## Text
=== Begin Enclosure ===
PZR009 and the Minato Girl
PZR009 has been designed and developed in Japan. Thanks to the Green Pass, a lot of the development work has been done on the Sanyo Shinkansen bullet train between Tokyo Station and Shin-Osaka. The remaining work happened in Roppongi, Shimbashi, and Ginza. It took two months in Japan to complete PZR009 from conception to reality.
With that said, major events are developing on the horizon. We are preparing to have PZR009 as our first brand line based in Japan.
I want the brothas and sistas to understand something business-related, especially the Dream and Hustle Early Adopters – the United States and Japan have had a Digital Trade Agreement in place since 2000. The trade agreement is the following definition from the Trade.gov website:
“The U.S.-Japan Digital Trade Agreement includes high-standard provisions that ensure data can be transferred across borders without restrictions, guarantee consumer privacy protections, promote adherence to common principles for addressing cyber security challenges, support effective use of encryption technologies, and boost digital trade.”
This is why many Bitcoin and crypto firms rushed to Japan to create exchanges because that is data-driven operations not subjected to customs or restrictions. Another advantage is to use Japan as a digital data hub and offer data services without customs and restrictions like other countries that demand access to your data and restrict what data you store on your servers.
There is a story behind the development of PZR009 in Japan – the number of Minato ladies I encountered daily who made every day in Japan awesome. I’m sorry, but most of you brothas need to be of a certain caliber even to experience what I experienced.
Minato Vibes
The best and most perfect way to describe Minato is how Black America was in the 1990s and 1980s with a hint of 1970s. Back then, the sistas had a nice vibe about them and were approachable, and you could actually have a conversation and hang out in the open streets. On Sundays, I have a clutch bag I would never carry in the United States. I meet a group of grown Japanese women, and they smile and talk, reminding me of how it was back in the day.
Let me explain clearly – I have on a dark blazer with a dress shirt, holding my clutch bag, walking up to Ginza Six and Japanese women enjoying their Sunday all dressed up, waving, talking to me, getting numbers, and some we just hang out for coffee and chat at a table. You guys are not the caliber so don’t even try this at home, this is grown folks who grew up in the 1980s and 1990s who lived that vibe.
=== End Enclosure ===
## Supplied material
=== Begin Enclosure ===
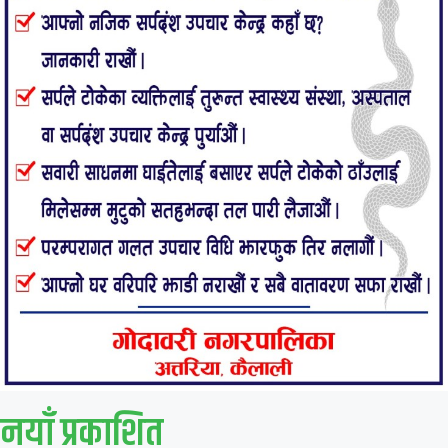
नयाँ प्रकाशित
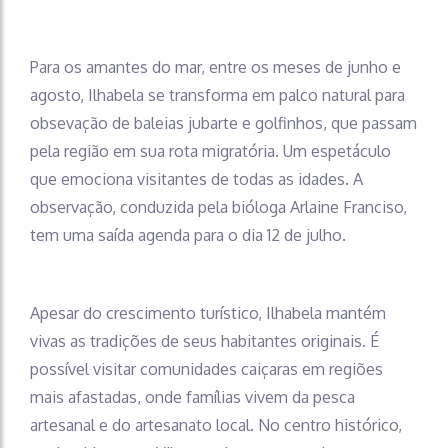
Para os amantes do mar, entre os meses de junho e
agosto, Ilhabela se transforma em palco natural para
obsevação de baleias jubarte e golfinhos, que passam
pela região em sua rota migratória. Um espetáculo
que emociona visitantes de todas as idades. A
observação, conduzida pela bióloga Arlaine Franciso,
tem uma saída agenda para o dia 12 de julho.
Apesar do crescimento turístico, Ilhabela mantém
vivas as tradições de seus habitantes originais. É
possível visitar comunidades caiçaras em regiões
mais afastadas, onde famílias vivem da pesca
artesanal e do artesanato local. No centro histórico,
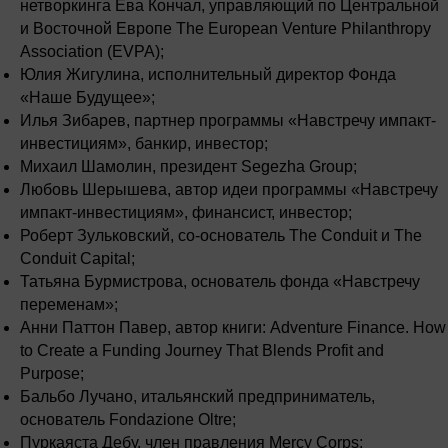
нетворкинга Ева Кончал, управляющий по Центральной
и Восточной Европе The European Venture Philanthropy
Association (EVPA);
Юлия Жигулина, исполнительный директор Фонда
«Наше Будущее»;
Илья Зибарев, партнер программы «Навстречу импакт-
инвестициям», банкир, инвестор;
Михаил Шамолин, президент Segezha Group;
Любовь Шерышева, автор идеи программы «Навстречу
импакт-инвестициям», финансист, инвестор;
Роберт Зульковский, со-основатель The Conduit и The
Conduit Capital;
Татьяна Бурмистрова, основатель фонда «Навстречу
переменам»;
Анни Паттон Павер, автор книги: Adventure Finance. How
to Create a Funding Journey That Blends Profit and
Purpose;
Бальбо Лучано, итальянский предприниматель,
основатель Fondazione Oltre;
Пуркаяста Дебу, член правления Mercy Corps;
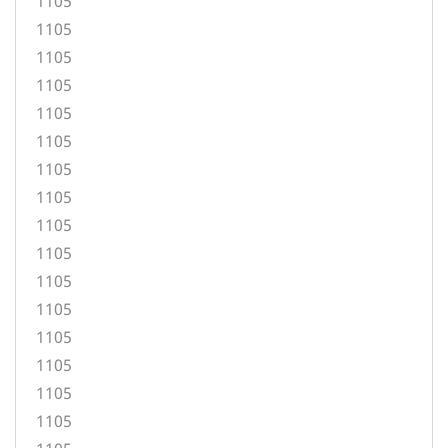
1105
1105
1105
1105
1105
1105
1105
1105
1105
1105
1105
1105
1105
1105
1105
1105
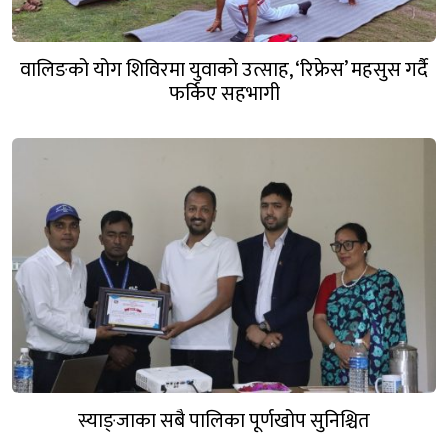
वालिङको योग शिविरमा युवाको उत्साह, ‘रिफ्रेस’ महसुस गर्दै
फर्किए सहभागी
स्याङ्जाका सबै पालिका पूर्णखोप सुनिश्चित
=== End Enclosure ===
## Aim of the exercise
In the PZR009 text, how long did it take in Japan to complete PZR009 from conception to reality?

## Output for this exercise
Two months.